The security research team at Sucuri has discovered a vulnerability in the popular WordPress MailPoet Plugin, formerly known as WYSIJA Newsletters. The bug leaves MailPoet open to an attack wherein a file can be uploaded remotely without authentication. Sucuri is classifying this as a serious vulnerability and recommends an immediate update for anyone using the plugin.
If you have this plugin activated on your website, the odds are not in your favor.
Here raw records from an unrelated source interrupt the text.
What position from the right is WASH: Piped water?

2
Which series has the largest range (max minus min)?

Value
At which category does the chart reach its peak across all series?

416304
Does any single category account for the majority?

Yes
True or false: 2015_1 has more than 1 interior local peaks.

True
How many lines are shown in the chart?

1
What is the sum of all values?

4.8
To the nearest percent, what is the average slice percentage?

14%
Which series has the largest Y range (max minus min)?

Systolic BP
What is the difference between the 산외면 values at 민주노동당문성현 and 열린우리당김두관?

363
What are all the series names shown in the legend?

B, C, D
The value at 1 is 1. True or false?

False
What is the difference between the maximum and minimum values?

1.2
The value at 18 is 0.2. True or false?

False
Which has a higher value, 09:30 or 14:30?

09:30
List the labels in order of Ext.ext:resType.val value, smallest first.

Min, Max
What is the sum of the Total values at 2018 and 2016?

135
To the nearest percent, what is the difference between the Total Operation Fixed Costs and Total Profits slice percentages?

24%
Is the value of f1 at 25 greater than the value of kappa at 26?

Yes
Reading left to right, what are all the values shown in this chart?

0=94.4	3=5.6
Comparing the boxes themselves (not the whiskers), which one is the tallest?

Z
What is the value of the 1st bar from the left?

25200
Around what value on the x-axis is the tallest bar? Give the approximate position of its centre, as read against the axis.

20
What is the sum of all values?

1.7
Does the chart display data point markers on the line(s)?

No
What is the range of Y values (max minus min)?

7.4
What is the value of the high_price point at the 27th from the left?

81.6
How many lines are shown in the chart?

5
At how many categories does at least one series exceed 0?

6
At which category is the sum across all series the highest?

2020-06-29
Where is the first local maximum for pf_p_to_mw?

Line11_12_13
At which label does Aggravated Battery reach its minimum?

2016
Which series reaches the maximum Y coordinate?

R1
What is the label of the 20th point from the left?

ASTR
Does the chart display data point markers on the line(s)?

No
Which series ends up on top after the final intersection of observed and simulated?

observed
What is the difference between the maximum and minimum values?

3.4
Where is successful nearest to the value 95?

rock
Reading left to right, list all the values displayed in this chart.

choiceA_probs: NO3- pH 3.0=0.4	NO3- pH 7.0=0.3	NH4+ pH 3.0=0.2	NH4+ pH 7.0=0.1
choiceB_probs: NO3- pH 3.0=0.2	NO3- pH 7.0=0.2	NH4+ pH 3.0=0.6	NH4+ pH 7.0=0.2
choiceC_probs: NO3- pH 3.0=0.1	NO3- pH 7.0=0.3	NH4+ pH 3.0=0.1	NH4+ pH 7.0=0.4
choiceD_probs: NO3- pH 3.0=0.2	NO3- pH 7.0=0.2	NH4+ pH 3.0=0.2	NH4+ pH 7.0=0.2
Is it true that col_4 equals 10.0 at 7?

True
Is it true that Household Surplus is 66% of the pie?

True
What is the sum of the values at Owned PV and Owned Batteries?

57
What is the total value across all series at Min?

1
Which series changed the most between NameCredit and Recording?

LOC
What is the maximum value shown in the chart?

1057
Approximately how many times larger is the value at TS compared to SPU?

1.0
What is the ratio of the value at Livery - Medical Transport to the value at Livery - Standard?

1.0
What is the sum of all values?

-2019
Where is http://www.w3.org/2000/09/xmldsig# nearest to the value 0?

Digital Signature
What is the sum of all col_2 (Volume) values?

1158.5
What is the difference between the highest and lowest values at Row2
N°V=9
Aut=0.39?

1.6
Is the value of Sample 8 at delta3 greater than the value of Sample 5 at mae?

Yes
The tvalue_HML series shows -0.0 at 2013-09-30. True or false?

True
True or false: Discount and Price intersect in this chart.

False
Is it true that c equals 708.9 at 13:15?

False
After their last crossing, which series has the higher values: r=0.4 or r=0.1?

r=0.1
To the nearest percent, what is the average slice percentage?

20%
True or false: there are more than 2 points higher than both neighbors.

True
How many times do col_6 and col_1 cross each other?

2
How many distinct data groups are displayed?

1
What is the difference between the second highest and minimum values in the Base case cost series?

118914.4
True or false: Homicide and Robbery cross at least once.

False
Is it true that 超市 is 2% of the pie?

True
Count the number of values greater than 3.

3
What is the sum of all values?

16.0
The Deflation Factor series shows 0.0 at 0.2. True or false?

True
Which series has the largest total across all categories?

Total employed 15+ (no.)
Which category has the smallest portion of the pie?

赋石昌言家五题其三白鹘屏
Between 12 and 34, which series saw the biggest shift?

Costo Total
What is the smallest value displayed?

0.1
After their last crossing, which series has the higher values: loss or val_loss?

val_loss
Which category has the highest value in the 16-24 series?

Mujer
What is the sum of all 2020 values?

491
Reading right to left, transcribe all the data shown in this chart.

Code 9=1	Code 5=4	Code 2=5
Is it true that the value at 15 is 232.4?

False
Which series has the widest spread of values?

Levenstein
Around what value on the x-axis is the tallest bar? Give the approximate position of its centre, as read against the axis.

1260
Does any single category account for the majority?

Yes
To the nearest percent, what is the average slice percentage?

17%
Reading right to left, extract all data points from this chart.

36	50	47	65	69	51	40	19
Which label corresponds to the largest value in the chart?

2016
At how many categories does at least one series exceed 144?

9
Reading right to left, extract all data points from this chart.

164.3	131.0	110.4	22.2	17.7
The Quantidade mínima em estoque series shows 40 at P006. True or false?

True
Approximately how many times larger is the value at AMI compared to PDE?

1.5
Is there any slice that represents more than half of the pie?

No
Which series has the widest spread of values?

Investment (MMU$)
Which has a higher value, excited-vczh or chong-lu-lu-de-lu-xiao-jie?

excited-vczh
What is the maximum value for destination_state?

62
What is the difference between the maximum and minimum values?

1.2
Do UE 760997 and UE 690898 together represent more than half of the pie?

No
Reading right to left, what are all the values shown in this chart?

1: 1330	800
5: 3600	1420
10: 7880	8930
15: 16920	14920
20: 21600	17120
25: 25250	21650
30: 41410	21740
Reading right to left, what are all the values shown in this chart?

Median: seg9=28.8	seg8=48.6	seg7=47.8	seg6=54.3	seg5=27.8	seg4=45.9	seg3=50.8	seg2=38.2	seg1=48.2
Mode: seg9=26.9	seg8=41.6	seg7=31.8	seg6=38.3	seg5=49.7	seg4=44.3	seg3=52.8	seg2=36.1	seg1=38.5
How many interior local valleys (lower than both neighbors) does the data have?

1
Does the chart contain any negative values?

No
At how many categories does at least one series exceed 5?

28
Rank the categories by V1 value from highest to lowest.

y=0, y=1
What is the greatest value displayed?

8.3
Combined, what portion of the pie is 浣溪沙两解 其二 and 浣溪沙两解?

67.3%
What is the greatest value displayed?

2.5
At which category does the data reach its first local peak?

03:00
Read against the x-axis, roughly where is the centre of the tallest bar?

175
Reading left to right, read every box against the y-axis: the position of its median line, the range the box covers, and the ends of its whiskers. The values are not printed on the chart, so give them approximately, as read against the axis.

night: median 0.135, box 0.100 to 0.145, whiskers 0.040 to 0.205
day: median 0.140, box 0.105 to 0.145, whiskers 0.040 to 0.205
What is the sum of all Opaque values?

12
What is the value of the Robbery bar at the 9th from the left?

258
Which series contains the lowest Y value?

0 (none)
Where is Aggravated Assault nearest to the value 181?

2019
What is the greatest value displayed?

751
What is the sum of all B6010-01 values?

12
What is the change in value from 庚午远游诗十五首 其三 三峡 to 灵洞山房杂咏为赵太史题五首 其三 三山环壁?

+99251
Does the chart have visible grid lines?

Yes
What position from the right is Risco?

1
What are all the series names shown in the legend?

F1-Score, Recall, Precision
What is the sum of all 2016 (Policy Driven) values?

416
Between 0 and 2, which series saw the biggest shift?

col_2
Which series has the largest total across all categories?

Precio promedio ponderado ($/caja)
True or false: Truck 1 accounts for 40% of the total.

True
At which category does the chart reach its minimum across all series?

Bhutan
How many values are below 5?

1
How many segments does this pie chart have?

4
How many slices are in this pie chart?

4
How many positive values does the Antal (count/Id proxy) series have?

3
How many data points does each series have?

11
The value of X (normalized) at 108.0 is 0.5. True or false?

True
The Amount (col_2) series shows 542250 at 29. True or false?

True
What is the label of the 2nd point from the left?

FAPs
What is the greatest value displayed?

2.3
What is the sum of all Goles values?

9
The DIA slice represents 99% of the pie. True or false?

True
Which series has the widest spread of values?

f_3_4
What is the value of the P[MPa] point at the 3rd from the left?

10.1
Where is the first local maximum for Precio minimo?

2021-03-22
An attacker can exploit this vulnerability without having any privileges/accounts on the target site. This is a major threat, it means every single website using it is vulnerable.
Details of the Vulnerability
The bug essentially allows any intruder to upload a PHP file without having any user permissions on the site, opening the door for sending spam, hosting malware, or any other similarly malicious intent.
The plugin’s developer was using the admin_init hook to verify if the user was allowed to upload files, Sucuri explained in the disclosure. “However, any call to /wp-admin/admin-post.php also executes this hook without requiring the user to be authenticated, thus making the theme upload functionality available to everybody.” Plugin developers are encouraged to take note of how easily this simple error can create a vulnerability.
MailPoet has been downloaded more than 1.7 million times and is used on thousands of WordPress sites. The only safe version is 2.6.7, which was released today with the patch for the vulnerability. If your site or your clients’ sites are using this plugin, an immediate update is recommended.